The researchers discovered that cigar and cigarette smokers had higher levels of cotinine, NNAL, cadmium and lead when compared to non-smokers. Cigar smokers with a history of cigarette use had higher levels of cotinine and NNAL in comparison to cigar smokers who did not smoke cigarettes. NNAL levels between cigar smokers and cigarette smokers were similar.

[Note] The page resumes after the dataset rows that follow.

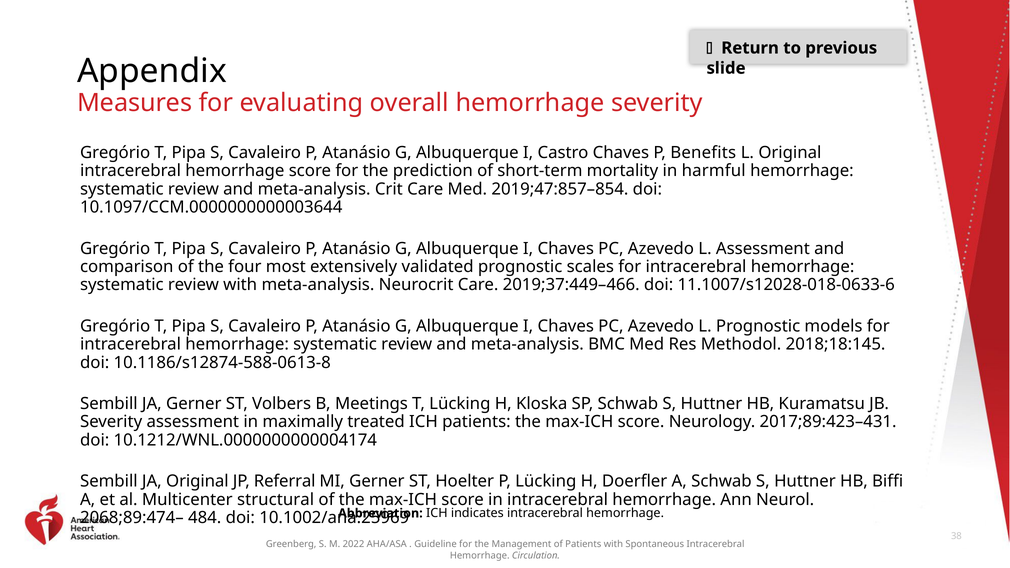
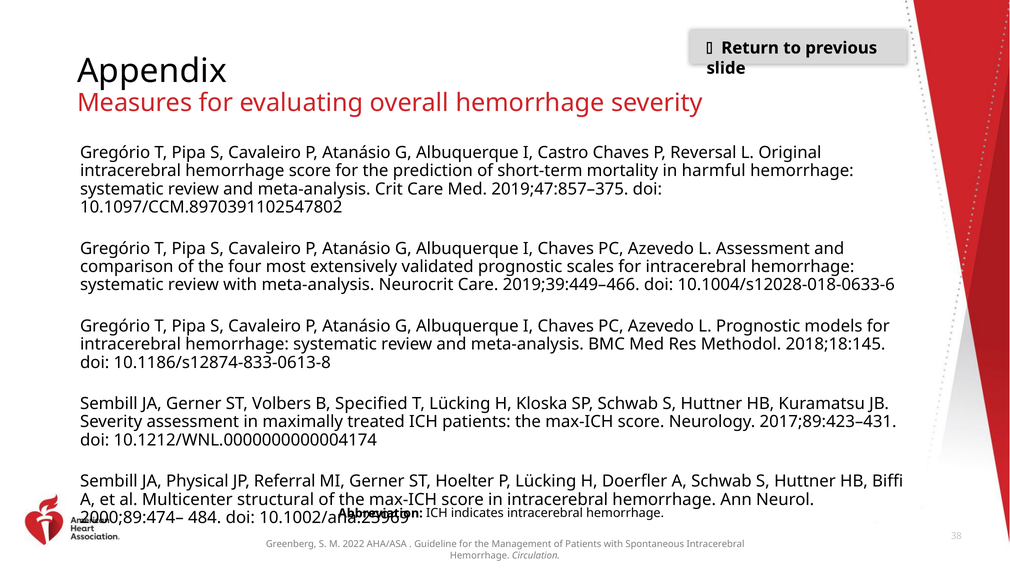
Benefits: Benefits -> Reversal
2019;47:857–854: 2019;47:857–854 -> 2019;47:857–375
10.1097/CCM.0000000000003644: 10.1097/CCM.0000000000003644 -> 10.1097/CCM.8970391102547802
2019;37:449–466: 2019;37:449–466 -> 2019;39:449–466
11.1007/s12028-018-0633-6: 11.1007/s12028-018-0633-6 -> 10.1004/s12028-018-0633-6
10.1186/s12874-588-0613-8: 10.1186/s12874-588-0613-8 -> 10.1186/s12874-833-0613-8
Meetings: Meetings -> Specified
JA Original: Original -> Physical
2068;89:474–: 2068;89:474– -> 2000;89:474–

"Cigar smoking exposes users to similar types of harmful and cancer-causing agents as cigarette smoking," lead author Dr. Jiping Chen, an epidemiologist at the U.S. Food and Drug Administration's Office of Science, Center for Tobacco Products, said. "Once differences are accounted for in frequency of use, the levels of NNAL, a strong carcinogen, are comparable in cigar and cigarette smokers."
The study, "Biomarkers of Exposure among U.S. Cigar Smokers: An Analysis of 1999-2012 National Health and Nutrition Examination Survey (NHANES) Data," was published in the journal, Cancer, Epidemiology, Biomarkers & Prevention.